:: WHAT IS EXPECTED ::
Transcribe exactly the lines from the one containing "Consents certified by" through the end of the data, both included. Leave out pictures.

PROVIDED RECORDS START

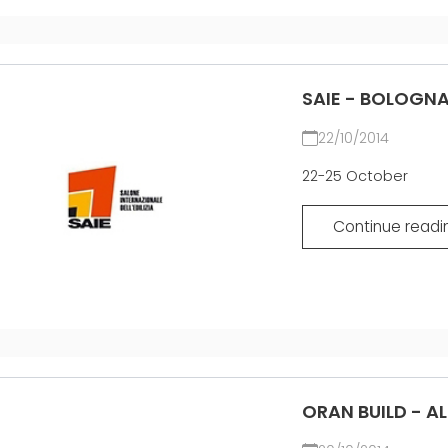
SAIE - BOLOGNA
22/10/2014
22-25 October
Continue readi
ORAN BUILD - A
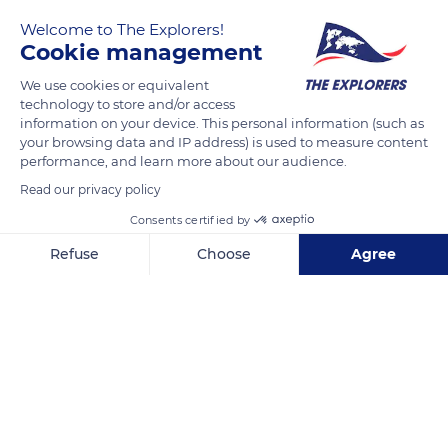
Welcome to The Explorers!
Cookie management
We use cookies or equivalent
technology to store and/or access
information on your device. This personal information (such as
your browsing data and IP address) is used to measure content
performance, and learn more about our audience.
D924A, 60500 Chantilly, France
Read our privacy policy
Consents certified by
Refuse
Choose
Agree
Axeptio consent
Consent Management Platform: Personalize Your Options
Related content
Our platform empowers you to tailor and manage your privacy se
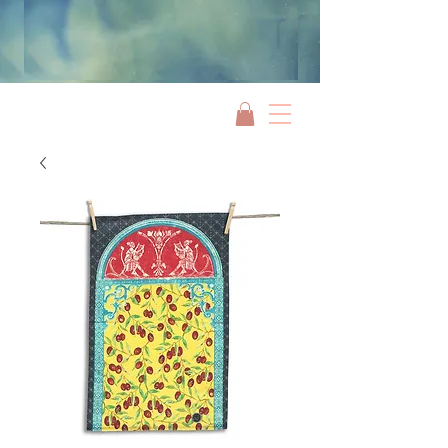
Jami Rook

PROVIDED RECORDS END

:: SOLUTION ::
Consents certified by
Refuse
Choose
Agree
Axeptio consent
Consent Management Platform: Personalize Your Options
Related content
Our platform empowers you to tailor and manage your privacy se
Jami Rook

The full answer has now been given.